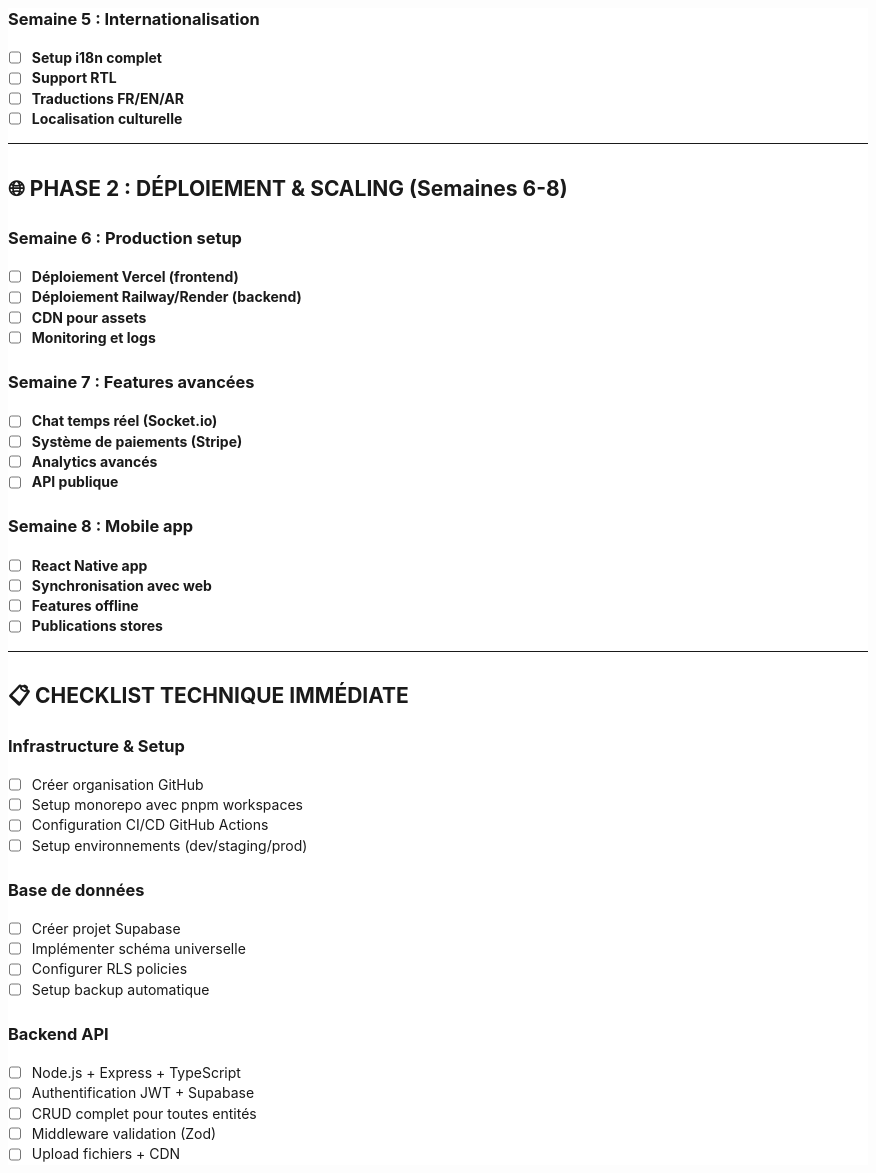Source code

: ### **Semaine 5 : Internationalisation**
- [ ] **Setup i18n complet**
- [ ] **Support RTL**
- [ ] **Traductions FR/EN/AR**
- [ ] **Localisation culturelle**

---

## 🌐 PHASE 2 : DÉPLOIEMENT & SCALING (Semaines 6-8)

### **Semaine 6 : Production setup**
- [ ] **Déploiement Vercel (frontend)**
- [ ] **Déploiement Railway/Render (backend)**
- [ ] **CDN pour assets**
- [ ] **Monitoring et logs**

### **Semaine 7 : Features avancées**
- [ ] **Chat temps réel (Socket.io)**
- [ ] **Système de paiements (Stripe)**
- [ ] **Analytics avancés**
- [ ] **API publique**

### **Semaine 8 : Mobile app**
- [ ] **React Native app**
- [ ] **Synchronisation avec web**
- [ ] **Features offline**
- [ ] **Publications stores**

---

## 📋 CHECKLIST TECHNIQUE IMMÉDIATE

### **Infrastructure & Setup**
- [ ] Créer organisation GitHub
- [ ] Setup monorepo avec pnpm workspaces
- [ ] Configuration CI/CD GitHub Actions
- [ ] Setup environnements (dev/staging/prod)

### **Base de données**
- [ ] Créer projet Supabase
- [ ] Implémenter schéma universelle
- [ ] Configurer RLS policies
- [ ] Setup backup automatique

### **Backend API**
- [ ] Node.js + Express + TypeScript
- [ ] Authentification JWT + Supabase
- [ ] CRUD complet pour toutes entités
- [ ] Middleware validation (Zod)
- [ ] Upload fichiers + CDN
# # #
Please output exactly the lines between the one holding "### **Semaine 6 : Production setup**" and the one holding "- [ ] **React Native app**" in the records above, inclusive, and nothing more.

● **REPLY TO THE TASK**:
### **Semaine 6 : Production setup**
- [ ] **Déploiement Vercel (frontend)**
- [ ] **Déploiement Railway/Render (backend)**
- [ ] **CDN pour assets**
- [ ] **Monitoring et logs**

### **Semaine 7 : Features avancées**
- [ ] **Chat temps réel (Socket.io)**
- [ ] **Système de paiements (Stripe)**
- [ ] **Analytics avancés**
- [ ] **API publique**

### **Semaine 8 : Mobile app**
- [ ] **React Native app**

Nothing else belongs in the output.